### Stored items
┌──
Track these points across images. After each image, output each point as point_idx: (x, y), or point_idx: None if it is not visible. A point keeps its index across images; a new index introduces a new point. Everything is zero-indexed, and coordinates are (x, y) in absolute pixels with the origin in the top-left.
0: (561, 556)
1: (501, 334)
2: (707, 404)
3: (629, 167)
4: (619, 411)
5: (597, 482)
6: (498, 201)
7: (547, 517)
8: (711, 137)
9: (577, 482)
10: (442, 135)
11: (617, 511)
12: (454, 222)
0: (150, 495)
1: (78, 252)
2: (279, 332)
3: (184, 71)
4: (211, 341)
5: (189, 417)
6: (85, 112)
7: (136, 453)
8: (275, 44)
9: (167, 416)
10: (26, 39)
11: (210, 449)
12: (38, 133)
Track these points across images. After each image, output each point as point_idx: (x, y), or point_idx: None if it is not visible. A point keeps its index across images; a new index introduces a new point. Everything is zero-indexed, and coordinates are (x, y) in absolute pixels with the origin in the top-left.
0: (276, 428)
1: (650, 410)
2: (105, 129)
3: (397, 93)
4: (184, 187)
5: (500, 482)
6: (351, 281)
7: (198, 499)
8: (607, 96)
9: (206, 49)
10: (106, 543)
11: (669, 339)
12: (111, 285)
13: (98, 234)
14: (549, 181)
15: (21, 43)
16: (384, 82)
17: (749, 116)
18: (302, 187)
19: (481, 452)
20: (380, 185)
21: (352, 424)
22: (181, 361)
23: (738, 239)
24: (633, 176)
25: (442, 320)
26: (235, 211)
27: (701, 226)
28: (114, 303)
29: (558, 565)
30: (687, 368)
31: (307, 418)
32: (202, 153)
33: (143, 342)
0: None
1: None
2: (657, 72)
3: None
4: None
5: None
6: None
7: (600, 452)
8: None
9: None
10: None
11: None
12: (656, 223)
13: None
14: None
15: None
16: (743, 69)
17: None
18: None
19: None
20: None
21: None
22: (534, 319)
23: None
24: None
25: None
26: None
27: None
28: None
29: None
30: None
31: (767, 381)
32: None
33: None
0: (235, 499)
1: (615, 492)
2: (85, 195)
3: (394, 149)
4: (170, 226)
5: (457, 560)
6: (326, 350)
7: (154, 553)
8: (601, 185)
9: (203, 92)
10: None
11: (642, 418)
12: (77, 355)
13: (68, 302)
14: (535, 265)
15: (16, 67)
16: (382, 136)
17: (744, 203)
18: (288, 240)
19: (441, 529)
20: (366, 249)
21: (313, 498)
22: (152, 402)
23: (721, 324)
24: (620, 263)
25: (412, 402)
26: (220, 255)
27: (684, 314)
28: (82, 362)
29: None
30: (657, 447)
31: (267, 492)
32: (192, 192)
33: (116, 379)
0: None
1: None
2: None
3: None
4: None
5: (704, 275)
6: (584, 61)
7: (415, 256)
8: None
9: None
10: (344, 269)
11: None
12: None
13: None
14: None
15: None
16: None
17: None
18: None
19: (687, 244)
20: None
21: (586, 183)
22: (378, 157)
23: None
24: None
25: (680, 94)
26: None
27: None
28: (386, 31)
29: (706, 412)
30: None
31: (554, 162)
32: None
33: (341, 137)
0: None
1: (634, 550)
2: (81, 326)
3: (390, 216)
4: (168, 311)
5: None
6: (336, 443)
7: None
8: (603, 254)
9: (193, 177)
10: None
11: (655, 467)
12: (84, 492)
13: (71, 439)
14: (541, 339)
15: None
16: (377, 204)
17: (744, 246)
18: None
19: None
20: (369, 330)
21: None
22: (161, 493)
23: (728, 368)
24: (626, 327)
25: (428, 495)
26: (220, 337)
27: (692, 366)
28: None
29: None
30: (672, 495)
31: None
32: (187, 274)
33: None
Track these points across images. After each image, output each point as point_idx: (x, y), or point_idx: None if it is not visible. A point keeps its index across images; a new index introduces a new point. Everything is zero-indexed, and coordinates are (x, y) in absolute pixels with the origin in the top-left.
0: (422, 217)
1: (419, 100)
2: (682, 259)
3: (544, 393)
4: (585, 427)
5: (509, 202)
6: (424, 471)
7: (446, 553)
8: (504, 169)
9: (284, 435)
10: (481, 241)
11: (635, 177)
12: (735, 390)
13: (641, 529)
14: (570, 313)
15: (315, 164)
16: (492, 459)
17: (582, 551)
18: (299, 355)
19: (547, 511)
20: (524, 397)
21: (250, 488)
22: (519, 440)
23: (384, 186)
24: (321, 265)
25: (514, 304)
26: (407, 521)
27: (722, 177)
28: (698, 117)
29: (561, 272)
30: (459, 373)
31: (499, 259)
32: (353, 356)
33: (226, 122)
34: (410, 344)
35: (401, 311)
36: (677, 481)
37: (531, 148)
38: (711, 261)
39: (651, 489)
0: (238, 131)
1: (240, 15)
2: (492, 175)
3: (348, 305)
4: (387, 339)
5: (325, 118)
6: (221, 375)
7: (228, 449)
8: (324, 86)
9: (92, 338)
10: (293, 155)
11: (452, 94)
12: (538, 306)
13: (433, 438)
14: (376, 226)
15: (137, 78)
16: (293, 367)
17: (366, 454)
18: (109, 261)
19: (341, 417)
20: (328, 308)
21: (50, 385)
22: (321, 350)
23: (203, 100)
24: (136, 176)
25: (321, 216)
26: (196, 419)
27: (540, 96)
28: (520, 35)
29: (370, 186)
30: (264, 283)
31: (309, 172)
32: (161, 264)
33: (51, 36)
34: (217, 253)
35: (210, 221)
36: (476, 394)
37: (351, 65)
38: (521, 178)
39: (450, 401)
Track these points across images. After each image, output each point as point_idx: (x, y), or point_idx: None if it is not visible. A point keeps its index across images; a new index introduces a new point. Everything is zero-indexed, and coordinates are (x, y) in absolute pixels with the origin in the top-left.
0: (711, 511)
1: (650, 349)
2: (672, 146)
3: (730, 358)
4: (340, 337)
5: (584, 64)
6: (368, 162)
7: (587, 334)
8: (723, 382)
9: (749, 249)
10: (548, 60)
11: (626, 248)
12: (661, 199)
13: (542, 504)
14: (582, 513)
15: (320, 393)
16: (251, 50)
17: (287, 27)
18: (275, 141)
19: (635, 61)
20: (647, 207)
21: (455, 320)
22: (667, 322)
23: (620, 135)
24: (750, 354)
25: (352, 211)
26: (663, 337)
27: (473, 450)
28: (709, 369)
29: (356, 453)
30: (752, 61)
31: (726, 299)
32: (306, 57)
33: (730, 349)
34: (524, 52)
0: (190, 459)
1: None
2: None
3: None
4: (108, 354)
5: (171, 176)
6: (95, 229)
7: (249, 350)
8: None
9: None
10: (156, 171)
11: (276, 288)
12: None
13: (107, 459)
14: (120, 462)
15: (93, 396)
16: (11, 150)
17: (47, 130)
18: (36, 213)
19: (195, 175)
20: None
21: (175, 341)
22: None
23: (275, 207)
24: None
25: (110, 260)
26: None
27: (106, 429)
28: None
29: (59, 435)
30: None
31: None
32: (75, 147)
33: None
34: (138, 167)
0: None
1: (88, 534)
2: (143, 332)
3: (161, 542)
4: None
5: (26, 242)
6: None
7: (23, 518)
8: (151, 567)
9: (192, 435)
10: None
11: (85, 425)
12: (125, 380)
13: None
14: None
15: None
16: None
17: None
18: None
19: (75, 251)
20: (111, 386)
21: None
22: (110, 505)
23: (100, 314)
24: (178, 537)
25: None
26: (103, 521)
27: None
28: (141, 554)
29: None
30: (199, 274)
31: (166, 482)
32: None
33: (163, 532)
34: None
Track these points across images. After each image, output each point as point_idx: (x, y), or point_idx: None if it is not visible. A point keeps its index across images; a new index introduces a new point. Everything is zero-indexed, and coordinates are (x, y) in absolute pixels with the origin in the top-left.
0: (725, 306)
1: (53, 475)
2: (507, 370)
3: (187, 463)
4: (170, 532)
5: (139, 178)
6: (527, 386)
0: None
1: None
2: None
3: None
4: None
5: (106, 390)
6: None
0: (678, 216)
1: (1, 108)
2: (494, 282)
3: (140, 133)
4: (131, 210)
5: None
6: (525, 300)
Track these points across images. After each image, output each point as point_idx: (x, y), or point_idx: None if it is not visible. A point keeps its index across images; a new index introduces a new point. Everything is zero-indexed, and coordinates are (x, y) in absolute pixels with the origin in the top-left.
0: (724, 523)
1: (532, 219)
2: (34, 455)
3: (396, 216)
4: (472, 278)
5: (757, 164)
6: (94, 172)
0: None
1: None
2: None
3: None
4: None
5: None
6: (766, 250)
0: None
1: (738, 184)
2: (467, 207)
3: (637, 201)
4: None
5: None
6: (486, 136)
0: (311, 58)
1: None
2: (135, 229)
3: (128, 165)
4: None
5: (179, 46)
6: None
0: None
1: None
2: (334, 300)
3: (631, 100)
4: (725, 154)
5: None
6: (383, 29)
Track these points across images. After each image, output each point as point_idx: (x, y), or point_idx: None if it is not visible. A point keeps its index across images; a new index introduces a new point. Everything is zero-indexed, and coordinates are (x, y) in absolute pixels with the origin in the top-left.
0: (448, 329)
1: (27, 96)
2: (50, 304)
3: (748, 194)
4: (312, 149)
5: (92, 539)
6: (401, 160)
└──
### Exercise goal
Please copy the records from the beginning through the line containing "12: (38, 133)", swapping "origin" for "reference point" and keeping every other character unchanged.

### Task result
Track these points across images. After each image, output each point as point_idx: (x, y), or point_idx: None if it is not visible. A point keeps its index across images; a new index introduces a new point. Everything is zero-indexed, and coordinates are (x, y) in absolute pixels with the reference point in the top-left.
0: (561, 556)
1: (501, 334)
2: (707, 404)
3: (629, 167)
4: (619, 411)
5: (597, 482)
6: (498, 201)
7: (547, 517)
8: (711, 137)
9: (577, 482)
10: (442, 135)
11: (617, 511)
12: (454, 222)
0: (150, 495)
1: (78, 252)
2: (279, 332)
3: (184, 71)
4: (211, 341)
5: (189, 417)
6: (85, 112)
7: (136, 453)
8: (275, 44)
9: (167, 416)
10: (26, 39)
11: (210, 449)
12: (38, 133)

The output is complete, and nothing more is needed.